## ASSIGNMENT
Below are records; repeat them all exactly.

## DATASET RECORDS
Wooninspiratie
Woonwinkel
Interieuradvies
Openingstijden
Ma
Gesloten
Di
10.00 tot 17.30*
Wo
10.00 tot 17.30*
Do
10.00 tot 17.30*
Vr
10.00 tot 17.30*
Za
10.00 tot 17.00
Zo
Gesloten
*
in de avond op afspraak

## SOLUTION FOR THIS TASK
Wooninspiratie
Woonwinkel
Interieuradvies
Openingstijden
Ma
Gesloten
Di
10.00 tot 17.30*
Wo
10.00 tot 17.30*
Do
10.00 tot 17.30*
Vr
10.00 tot 17.30*
Za
10.00 tot 17.00
Zo
Gesloten
*
in de avond op afspraak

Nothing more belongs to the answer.